By SUNDAY ABBA, Abuja
Ahead of Nigeria’s 2023 General Elections, the presidential candidate of the Labour Party (LP) Peter Obi was at the Chattam House on Monday where he gave an insight into how his government, if elected into office, would pursue reforms that would turn around the fortunes of the country without inflicting pains on the people.
He said, “First, we will ensure that the reforms that we’ll pursue does not in any way affect the livelihood of our hard working and efficient civil servants.”
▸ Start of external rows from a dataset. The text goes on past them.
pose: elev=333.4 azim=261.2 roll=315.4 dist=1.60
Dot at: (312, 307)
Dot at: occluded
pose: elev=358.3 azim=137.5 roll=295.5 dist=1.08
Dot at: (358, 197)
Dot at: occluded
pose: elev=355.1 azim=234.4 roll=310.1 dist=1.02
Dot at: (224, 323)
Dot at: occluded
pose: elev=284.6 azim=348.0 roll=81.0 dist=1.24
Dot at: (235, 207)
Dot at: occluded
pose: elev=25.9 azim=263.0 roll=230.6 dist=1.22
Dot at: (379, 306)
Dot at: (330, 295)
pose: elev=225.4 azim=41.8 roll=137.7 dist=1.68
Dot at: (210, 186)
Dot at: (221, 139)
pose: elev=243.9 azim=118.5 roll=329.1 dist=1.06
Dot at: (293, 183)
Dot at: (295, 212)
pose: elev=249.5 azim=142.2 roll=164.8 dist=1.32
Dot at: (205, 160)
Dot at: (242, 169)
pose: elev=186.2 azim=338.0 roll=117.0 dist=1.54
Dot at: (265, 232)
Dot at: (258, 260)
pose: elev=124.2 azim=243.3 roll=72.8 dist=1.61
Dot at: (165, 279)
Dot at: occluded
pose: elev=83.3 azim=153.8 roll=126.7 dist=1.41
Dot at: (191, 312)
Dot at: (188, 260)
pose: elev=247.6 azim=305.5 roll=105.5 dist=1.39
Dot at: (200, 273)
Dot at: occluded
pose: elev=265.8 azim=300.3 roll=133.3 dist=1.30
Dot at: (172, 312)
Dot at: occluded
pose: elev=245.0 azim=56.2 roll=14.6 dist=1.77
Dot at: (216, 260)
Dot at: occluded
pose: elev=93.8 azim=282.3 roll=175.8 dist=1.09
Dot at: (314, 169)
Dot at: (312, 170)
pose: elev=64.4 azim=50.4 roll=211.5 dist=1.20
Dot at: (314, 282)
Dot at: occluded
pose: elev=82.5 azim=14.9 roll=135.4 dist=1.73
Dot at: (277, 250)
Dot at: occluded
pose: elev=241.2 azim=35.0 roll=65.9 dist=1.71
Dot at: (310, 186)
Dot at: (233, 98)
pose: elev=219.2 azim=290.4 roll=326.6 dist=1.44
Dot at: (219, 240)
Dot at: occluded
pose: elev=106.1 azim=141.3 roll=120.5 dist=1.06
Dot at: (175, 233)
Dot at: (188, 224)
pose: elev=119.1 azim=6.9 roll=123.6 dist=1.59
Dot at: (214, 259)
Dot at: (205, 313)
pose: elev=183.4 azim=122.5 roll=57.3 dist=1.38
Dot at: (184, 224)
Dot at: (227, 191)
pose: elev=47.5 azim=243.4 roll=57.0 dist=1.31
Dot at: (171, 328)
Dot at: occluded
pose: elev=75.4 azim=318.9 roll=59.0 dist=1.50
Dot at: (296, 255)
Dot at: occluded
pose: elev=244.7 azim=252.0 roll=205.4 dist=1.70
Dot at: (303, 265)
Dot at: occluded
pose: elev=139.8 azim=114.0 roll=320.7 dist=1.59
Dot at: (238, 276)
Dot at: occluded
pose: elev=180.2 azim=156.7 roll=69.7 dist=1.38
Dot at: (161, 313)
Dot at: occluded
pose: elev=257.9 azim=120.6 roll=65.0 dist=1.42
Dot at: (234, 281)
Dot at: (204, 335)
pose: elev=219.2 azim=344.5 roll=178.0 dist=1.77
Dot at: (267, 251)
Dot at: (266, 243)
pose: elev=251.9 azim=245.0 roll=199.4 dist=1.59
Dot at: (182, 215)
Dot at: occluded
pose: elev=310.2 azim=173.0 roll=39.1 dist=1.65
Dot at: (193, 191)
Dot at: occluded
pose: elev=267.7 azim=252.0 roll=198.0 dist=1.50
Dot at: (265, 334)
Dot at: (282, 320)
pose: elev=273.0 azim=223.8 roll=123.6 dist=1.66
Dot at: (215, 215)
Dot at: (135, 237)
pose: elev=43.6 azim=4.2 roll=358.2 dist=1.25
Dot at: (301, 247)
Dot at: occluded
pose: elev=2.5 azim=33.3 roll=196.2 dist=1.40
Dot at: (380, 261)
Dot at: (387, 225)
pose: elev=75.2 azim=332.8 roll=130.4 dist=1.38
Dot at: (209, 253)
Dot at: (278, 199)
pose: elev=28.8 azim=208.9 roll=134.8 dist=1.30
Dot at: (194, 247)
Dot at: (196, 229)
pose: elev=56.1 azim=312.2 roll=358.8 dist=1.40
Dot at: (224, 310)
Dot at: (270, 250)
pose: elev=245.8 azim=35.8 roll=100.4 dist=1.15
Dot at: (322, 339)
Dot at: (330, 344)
The presidential hopeful who noted that corruption would be fought head on said one policy that is critical to fighting corruption that his administration would introduce is a new budgetary system based on public accountability, objectives setting, and programme implementation as against the extant principle of revenue mobilisation, expenditure, allocation, borrowing without emphasis on monitoring among others.
He noted that the process of budgetary monitoring, evaluating would be strengthened within the presidency.
“We’ll enforce principle of performance, auditing, institutionalise monitoring and evaluation process of the entire public service delivery as a primary means of actualising our vision of a new Nigeria.
These reforms will intstitutionalise our personal involvement of both the President and the Vice President in certain budgetary objectives of MDAs. Budgetary monitoring and evaluation will
strengthened within the presidency.”
Obi who lamented the current status of Nigeria as a consuming nation said he has plans to steering the country from being a consumption nation to a production.
On electricity, Obi who rolled out several policies his administration would implement if elected, said their fifth policy is to build an expansive infrastructure for efficient power supply, road an air transportation network through integrated Public Private Partnership.
“Firstly, we will ensure that we deal with the issue of transmission and distribution.
“However, we will immediately complete 2.3 billion Nigeria – Siemens network improvement deal to achieve a stable 7000 megawatts (MWs) by the end of this year, 11,000 MWs by the end of 2024 and 25,000 megawatts by 2025.
We will support local factory capacity and encourage local production through which many jobs will be created,” he said.